O filtro de gato do Snapchat mostra quão pouco sabemos sobre a cognição de gatos


  

Desculpas a Taylor Swift e Andrew Lloyd Webber mas o conteúdo mais interessante para gatos on-line agora é um filtro do Snapchat que permite que os humanos experimentem um rosto felino. Os clipes resultantes são adoráveis, confusos e um ótimo exemplo de quão pouco sabemos sobre a cognição de gatos.

Em uma compilação de vídeos online, os gatos olham para uma tela de telefone que mostra seus proprietários com um filtro de rosto de gato. Os gatos agitam a cabeça para olhar para o humano e depois voltam para a tela. "Parece que o gato reconhece que o rosto do dono deve estar no telefone, mas não está", disse Kristyn Vitale, que estuda o comportamento do gato na Universidade Estadual do Oregon, em um e-mail para The Verge.

No entanto, é particularmente desafiador descobrir o que esse comportamento diz sobre os gatos, porque sabemos muito pouco sobre a cognição dos gatos, diz Sarah-Elizabeth Byosiere, pesquisadora de comportamento animal e diretora do Thinking Dog Center no CUNY Hunter College . "Nos gatos, é tão ilusório quanto as personalidades gerais dos gatos", diz ela. Isso ocorre em parte porque eles geralmente não cooperam bem em pesquisas, dificultando a obtenção de dados. Quando um pesquisador tentou testar se os gatos entendiam o que significava se alguém apontava para onde a comida estava escondida, por exemplo, vários indivíduos se afastaram do local do teste.

O vídeo sugere algumas perguntas interessantes sobre a consciência cognitiva do gato. Pode ser um sinal de que o gato reconhece seu dono, disse Vitale. Mas não é sinal de que os gatos passam no teste do espelho, apesar do que algumas pessoas que responderam ao vídeo pareciam pensar.

O teste do espelho é uma medida essencial da autoconsciência para os pesquisadores do comportamento animal. Foi projetado em 1970 para descobrir se um animal pode se reconhecer. Quando os animais são apresentados ao espelho, sua primeira reação é frequentemente uma postura agressiva e ameaçadora, diz Byosiere. Eles parecem pensar que é outro animal. "E então, lentamente, você vê muitos começarem a interagir com o espelho", diz ela. No teste, os pesquisadores marcam o animal com tinta ou adesivo em algum lugar que normalmente não podem ver. Se, quando olham para a marca no espelho, tentam tocá-la no corpo, é um sinal de que se reconhecem como o animal no espelho.

Mas nos vídeos, o gato não está olhando para si mesmo, está olhando para uma pessoa. E os filtros para gatos não estão em um espelho – eles estão em uma tela, que pode piscar de maneiras sutis e pode ser visualmente diferente de um espelho para os animais. Os pesquisadores começaram a estudar como os cães respondem a estímulos na tela, e parece que eles reconhecem objetos na tela da mesma maneira que na vida real. "Como não há muita pesquisa sobre cognição de gatos, não sabemos como os gatos interagem com as telas ou como eles perceberiam as propriedades das telas", diz Byosiere.

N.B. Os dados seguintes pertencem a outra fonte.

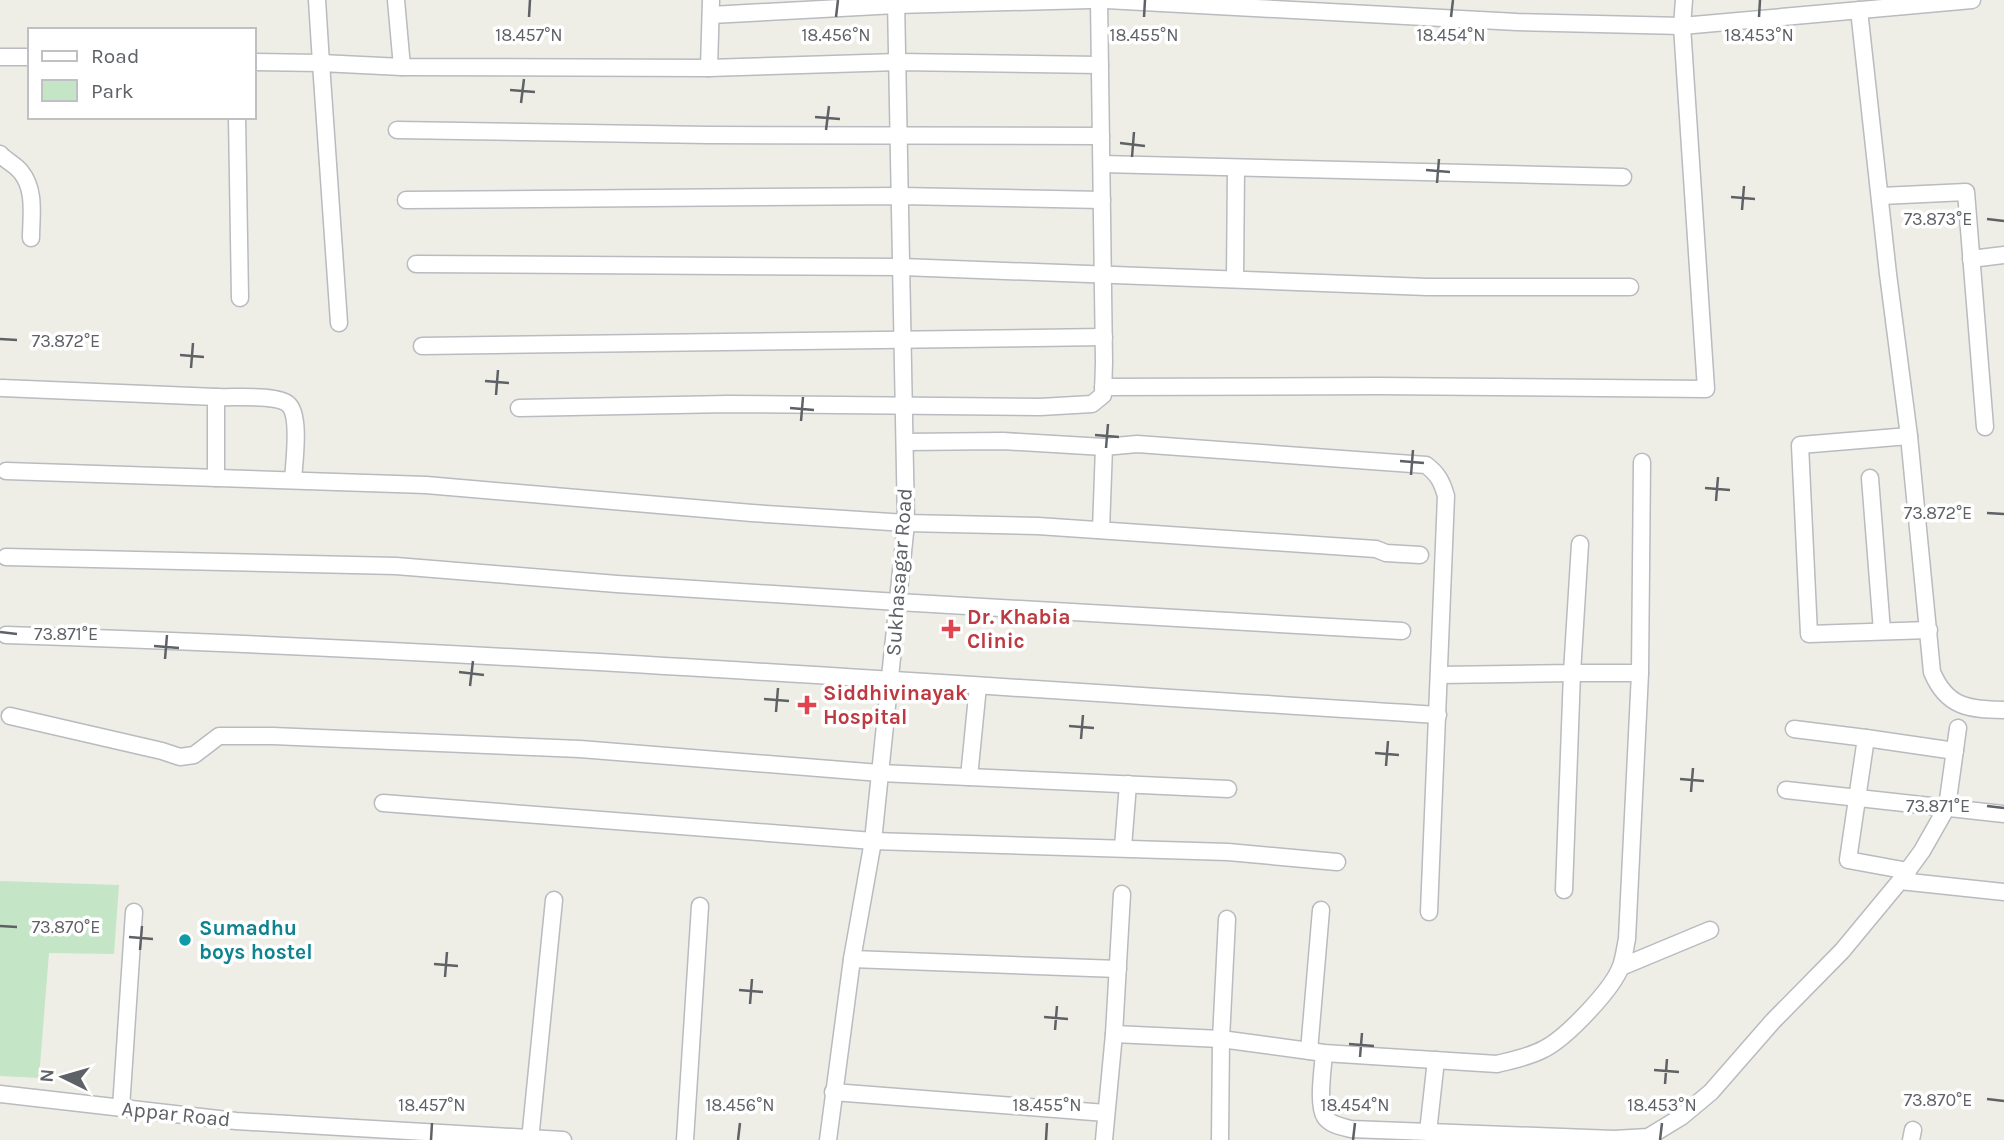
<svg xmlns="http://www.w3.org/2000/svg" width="2004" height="1140" viewBox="0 0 2004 1140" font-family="Karla,sans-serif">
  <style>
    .green { fill: #c4e5c6 }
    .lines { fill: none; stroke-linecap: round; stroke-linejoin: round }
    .street-casing { stroke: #b8bbbf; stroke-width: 19 }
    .street { stroke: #fff; stroke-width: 16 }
    .ticks { fill: none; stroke: #5e6166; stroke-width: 2.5 }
    .health-dot { fill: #e0444e; stroke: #fff; stroke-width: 2.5 }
    .culture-dot { fill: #0f9aa8; stroke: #fff; stroke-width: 2.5 }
    .labels { text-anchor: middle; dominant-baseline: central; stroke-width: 7; stroke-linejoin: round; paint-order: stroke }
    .street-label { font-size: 21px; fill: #5e6166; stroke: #fff }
    .health-label { font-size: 21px; font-weight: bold; fill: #be3a42; stroke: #fff; text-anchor: start }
    .culture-label { font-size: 21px; font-weight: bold; fill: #0d838f; stroke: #fff; text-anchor: start }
    .ticks-label { font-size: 18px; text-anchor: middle; fill: #5e6166; stroke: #fff; stroke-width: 7; stroke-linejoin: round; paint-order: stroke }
  </style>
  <rect width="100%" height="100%" fill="#efeee6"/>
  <path class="green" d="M0,881l119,4 -5,69 -65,-1 -10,125 -39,-2z"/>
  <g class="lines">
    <g class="street-casing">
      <g id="street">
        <path d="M396,0l6,67"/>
        <path d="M1106,0l411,22 165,4 290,-26"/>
        <path d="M1859,10l29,264 21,162 23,236c15,36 37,37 72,38"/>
        <path d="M711,15l185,-10 194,-5"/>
        <path d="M0,57h30"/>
        <path d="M254,62l67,1 -4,-63"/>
        <path d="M709,68l2,-68"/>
        <path d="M237,117l3,181"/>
        <path d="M397,130l311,5 393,1"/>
        <path d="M0,154c6,7 16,11 21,18 15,18 10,45 10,66"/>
        <path d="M1102,164l521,13"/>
        <path d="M1881,196l85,-4 19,235"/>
        <path d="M406,200l494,-4 202,4"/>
        <path d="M1971,259l33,-4"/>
        <path d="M416,264l486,3 525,20h203"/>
        <path d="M1235,279l1,-111"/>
        <path d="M339,323l-18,-260 81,4 307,1 189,-6 202,3"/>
        <path d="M422,346l682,-9"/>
        <path d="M1103,387l275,-1 328,3 -24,-363 2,-26"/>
        <path d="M2,388l214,9v81"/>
        <path d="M216,397c16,1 61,-3 72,7 13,11 6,59 5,76"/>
        <path d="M519,408l209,-4 312,3 52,-3 11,-9 1,-33 -5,-362"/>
        <path d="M1909,436l-109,9 9,189 120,-4"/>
        <path d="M905,442l98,-1 101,6"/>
        <path d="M6,471l420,14 326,28 154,10 132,3 338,23 10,4 34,2"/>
        <path d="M1870,478l12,153"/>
        <path d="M1101,530l3,-83 33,-3 289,21c12,9 16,17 20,31l-17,416"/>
        <path d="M6,557l390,9 221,18 281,18 504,29"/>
        <path d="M6,635c478,15 955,50 1432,80"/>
        <path d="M1439,675l133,-2 8,-129"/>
        <path d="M10,716l152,35 18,6 14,-2 25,-19h54l307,13 300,24 348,16"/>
        <path d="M1794,729l72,9 -18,122 60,11"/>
        <path d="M1866,738l89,13"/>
        <path d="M969,777l9,-91"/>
        <path d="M1786,790l218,24"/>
        <path d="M383,803l490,38 355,11 109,10"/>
        <path d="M1123,847l5,-63"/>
        <path d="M1903,877l19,-26 25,-44 11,-79"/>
        <path d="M1564,890l8,-217h68"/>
        <path d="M852,959l266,10"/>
        <path d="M1621,967l89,-37"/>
        <path d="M1114,1034l107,5 103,14 173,11c16,-4 32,-7 47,-15 22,-11 69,-60 77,-83 3,-8 4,-18 6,-27l13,-266 2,-211"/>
        <path d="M1309,1051l12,-141"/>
        <path d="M1324,1053c-1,15 -7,52 1,64 5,8 18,10 26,12l263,10 34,-2 33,-20 30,-25 62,-71 69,-70 58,-70 104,11"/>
        <path d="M833,1092l273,21"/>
        <path d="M0,1094l236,27 327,19"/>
        <path d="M121,1108l13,-196"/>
        <path d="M1428,1132l8,-72"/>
        <path d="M530,1140l24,-240"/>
        <path d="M685,1140l15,-234"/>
        <path d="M828,1140l24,-181 21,-118 33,-318 -10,-523"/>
        <path d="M1104,1140l10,-106 8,-140"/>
        <path d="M1220,1140l1,-101 6,-120"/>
        <path d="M1911,1140l2,-10"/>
      </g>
    </g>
    <use href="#street" class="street"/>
  </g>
  <path class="ticks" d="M529,17l1,-17M836,17l2,-17M1144,17l1,-17M1451,17l2,-17M1759,17l1,-17M510,90l25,2M521,103l3,-24M815,117l25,2M826,130l3,-24M1120,143l25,3M1132,157l2,-25M1426,170l24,2M1437,183l2,-24M1731,197l24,2M1742,210l2,-24M1987,219l17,2M0,339l17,1M180,355l24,2M191,368l2,-25M485,381l24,2M496,395l2,-25M790,408l24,2M801,421l2,-24M1095,435l24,2M1106,448l2,-24M1400,461l24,2M1411,475l2,-25M1705,488l25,2M1716,501l2,-24M1987,513l17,1M0,632l17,2M154,646l25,2M165,659l2,-24M459,672l25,3M470,686l3,-25M764,699l25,2M776,712l2,-24M1069,726l25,2M1081,739l2,-24M1375,753l24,2M1386,766l2,-25M1680,779l24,2M1691,792l2,-24M1987,806l17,2M0,926l17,1M129,937l24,2M140,950l2,-24M434,964l24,2M445,977l2,-25M739,990l24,2M750,1004l2,-25M1044,1017l24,2M1055,1030l2,-24M1349,1044l25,2M1360,1057l2,-24M1654,1070l25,2M1665,1084l2,-25M1987,1099l17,2M431,1140l1,-17M738,1140l2,-17M1046,1140l1,-17M1353,1140l2,-17M1660,1140l2,-17"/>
  <g class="health-dot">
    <path d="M947.5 618.5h7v7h7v7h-7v7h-7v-7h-7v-7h7z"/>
    <path d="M803.5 694.5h7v7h7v7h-7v7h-7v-7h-7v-7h7z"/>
  </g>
  <circle class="culture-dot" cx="185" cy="940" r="7"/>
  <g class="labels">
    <g class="street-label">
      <text transform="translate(899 572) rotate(-86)">Sukhasagar Road</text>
      <text transform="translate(176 1114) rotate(6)">Appar Road</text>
    </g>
    <g class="health-label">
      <text x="967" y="617">Dr. Khabia<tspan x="967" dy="24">Clinic</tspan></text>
      <text x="823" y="693">Siddhivinayak<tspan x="823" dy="24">Hospital</tspan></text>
    </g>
    <g class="culture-label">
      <text x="199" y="928">Sumadhu<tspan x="199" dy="24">boys hostel</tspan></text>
    </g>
  </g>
  <g class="ticks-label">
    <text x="529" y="41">18.457°N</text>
    <text x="836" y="41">18.456°N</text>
    <text x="1144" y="41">18.455°N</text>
    <text x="1451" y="41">18.454°N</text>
    <text x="1759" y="41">18.453°N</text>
    <text x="1938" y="225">73.873°E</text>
    <text x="66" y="347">73.872°E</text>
    <text x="1938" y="519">73.872°E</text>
    <text x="66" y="640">73.871°E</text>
    <text x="1938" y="812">73.871°E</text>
    <text x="66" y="933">73.870°E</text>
    <text x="1938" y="1106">73.870°E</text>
    <text x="432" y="1111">18.457°N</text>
    <text x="740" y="1111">18.456°N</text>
    <text x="1047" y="1111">18.455°N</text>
    <text x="1355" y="1111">18.454°N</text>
    <text x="1662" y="1111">18.453°N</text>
  </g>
  <rect x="28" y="28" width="228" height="91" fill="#ffffff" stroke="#bfc0c2" stroke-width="2"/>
  <rect x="42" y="51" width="35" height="10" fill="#ffffff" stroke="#bfc0c2" stroke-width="2"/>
  <text x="91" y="63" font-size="21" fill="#5e6166">Road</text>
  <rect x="42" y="80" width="35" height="21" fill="#c4e5c6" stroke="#bfc0c2" stroke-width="2"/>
  <text x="91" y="98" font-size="21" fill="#5e6166">Park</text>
  <g transform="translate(63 1077) rotate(275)" stroke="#ffffff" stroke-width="5" paint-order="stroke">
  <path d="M0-5L12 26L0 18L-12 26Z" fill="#5e6166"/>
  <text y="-10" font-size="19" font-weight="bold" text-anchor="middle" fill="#5e6166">N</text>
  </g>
</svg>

Também é difícil tirar conclusões de vídeos gravados em um ambiente não controlado. "Nós nunca podemos realmente entender o que o proprietário fez de antemão", diz ela. Não há como saber se é a primeira vez que o gato vê o filtro ou se há outra coisa acontecendo no fundo que chama sua atenção. "Não sabemos se esse contexto é único ou se indica alguma coisa sobre a atenção dos gatos."


    
      
      
        

      
    
    
  
  

A editora adjunta da The Verge Elizabeth Lopatto testou o filtro com seu gato, Jeeves, com resultados mistos. Jeeves voltou a olhar para o rosto dela na primeira tentativa, mas somente depois que ela falou. E na segunda vez, Jeeves – desinteressado – pulou do colo e se afastou.

  


    
      
      
        

      
    
    
  
  

Mesmo que eles não possam provar nada sobre como os gatos pensam, os vídeos são divertidos. "A maioria dos cientistas e pesquisadores realmente gosta desses vídeos", diz Byosiere. "Se os gatos estão felizes em fazer isso, e isso não os perturba, ótimo." Eles também mostram que as pessoas estão interessadas em aprender por que seus gatos se comportam dessa maneira, diz ela. "É emocionante, porque, espero, haja espaço para as pessoas fazerem esse tipo de pesquisa em gatos".